And for its next trick, the PA will make ODZ disappear… forever!

The emphasis is once again – juts like in 2006 - on ‘minimising’ the gargantuan scale of this reform… by suggesting that, in practice, it would really affect just a limited number of private households

Out of curiosity: has TVM’s online news portal decided to compete with Bloomberg, for coming up with the most ‘famously bizarre and inscrutable headlines’ in media history?

If so, I feel I have to warn the national broadcaster that it faces some pretty serious competition. After all, Bloomberg enjoys a much-cherished reputation, for teasing its readers with spectacularly mind-boggling headlines – such as, for instance:

‘Feeding Naked Chef’s Chickens Killing Biggest Bond Rally’

‘Harvard Women Freed From Urinal 50 Years After First Female MBA’

‘DSM’s Flirt With Red Hot Mamas Cuts Investor Love for Plastics’, and (my own personal favourite)

‘Giraffe Mulling Suicide, as Terrorists Chant in Cairo’

Indeed, Bloomberg’s penchant for such gobbledygook is so widely-known, it has even inspired a blog called ‘Strange Bloomberg Headlines’ (which helpfully explains that: “The headlines usually make sense once you’ve read the article…”)

But still: ‘tvm.news.mt’ got off to a flying start, in this race towards the truly bizarre and incomprehensible. This, for instance, was how it reported a recent announcement by the Planning Authority, about an imminent revision of the country’s planning and development regulations [Note: and if I feel compelled to explain, from now, what the news story was actually about … well, it’s because you’d never have guessed, just from the headline.]

‘Proposals to marginally amplify the lack of conformity on development regulations’…

Huh? Who? What? Where? Honestly, though… what is any of that even supposed to mean, anyway?

Well: like that blog had suggested earlier, it does make a tiny bit more sense when you read the rest of the article. And the more you read AROUND this particularly story: you’ll find that it might actually make even more sense, than TVM itself originally intended.

So let’s take a closer look. The first thing we are told is that: “The Government has requested the Planning Authority to propose amendments to Regulations on the Regularisation of Existing Development”; then a little further down: “The Authority is now proposing to amend the regulations so that existing unsanctioned and not in conformity developments […] may also be considered for regularisation”; and lastly: “the regularisation of developments with an existing enforcement notice by the Authority before 2016.”

In other words: the Planning Authority has just announced that it fully intends to crumble under the pressure of some 19,500 private land-owners, who:

a) own properties that are partially – and illegally - developed on ODZ land;

b) have successfully lobbied with government to extend the (already contentious) 2016 Local Plans revision, to also cover their own, ‘not-in-conformity’ properties, and;

c) would – if these amendments go through - be able to safely ignore any existing PA enforcement notices, regarding their illegal developments.

● **PROBLEM REQUIREMENTS**
Continue the opinion piece about the Planning Authority's plan to regularize illegal development on ODZ land, starting after its last listed point.

● **COLLECTED DATA**
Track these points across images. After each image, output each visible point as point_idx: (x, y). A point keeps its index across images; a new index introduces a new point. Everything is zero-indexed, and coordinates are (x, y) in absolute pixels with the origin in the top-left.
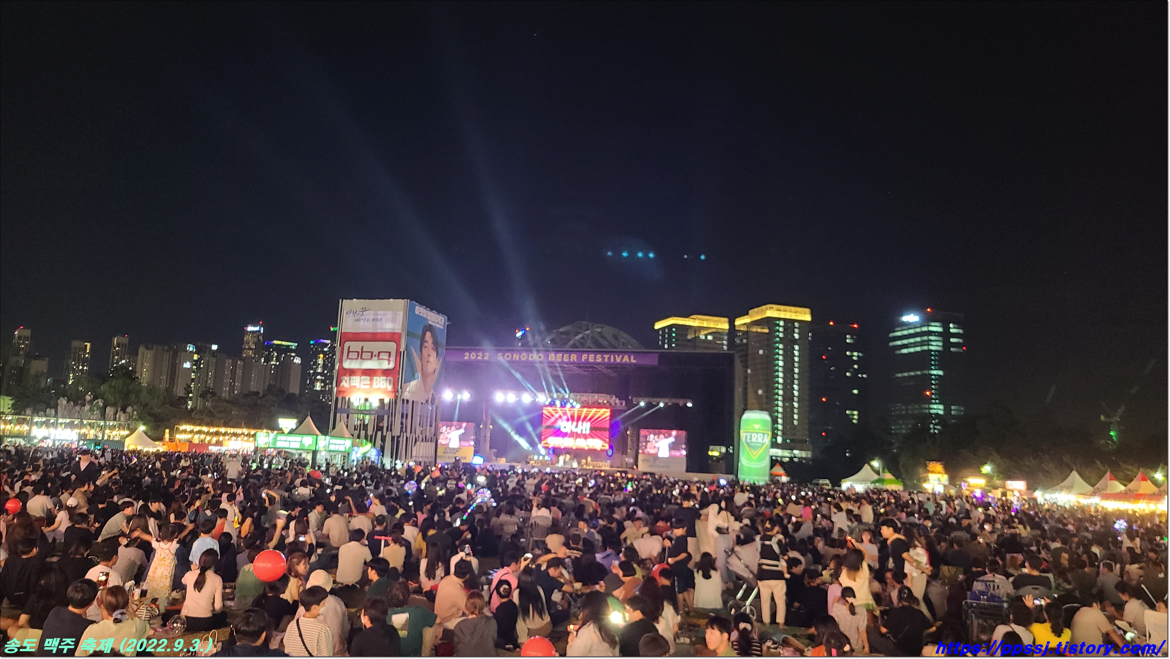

● **EXERCISE RESULT**
Naturally, the State broadcaster chose to word all that slightly differently – and fair enough; it’s an editorial decision, at the end of the day - but it’s all undeniably there (at least, once you get past all the barricades of sheer gobbledygook, that were clearly designed to disguise it).

What we are NOT told, on the other hand, is… well, all the details that would later emerge from the statements of NGOs such as Flimkien ghal Ambjent Ahjar:

> That the Planning Authority itself had cited, as its main justification for these amendments, that: “certain property owners are not able to place on the market, or acquire a bank loan for their property, due to an irregularity which is non sanctionable, and took place before 2016.” (Prompting FAA’s Astrid Vella to retort, quite justifiably, that: “Since when is it the Planning Authority’s remit to help private businesses in the property market? Its function is to ensure that developers fall in line with policies meant to safeguard the environment…”)

> At just 14 days, the consultations period was far too short to conform with with either the Aarhus Convention, or European Union transparency rules (or any of the other international conventions that Maltese governments are always so eager to ratify… only to routinely infringe, at every opportunity.)

> And above all, that a planning policy overhaul of this magnitude – which would effectively consign the entire concept of ODZ (not to mention ‘enforcement orders’) to the Planning Authority scrapheap, once and for all -  must, by international law, be subject to a ‘Strategic Environmental Assessment’, at minimum.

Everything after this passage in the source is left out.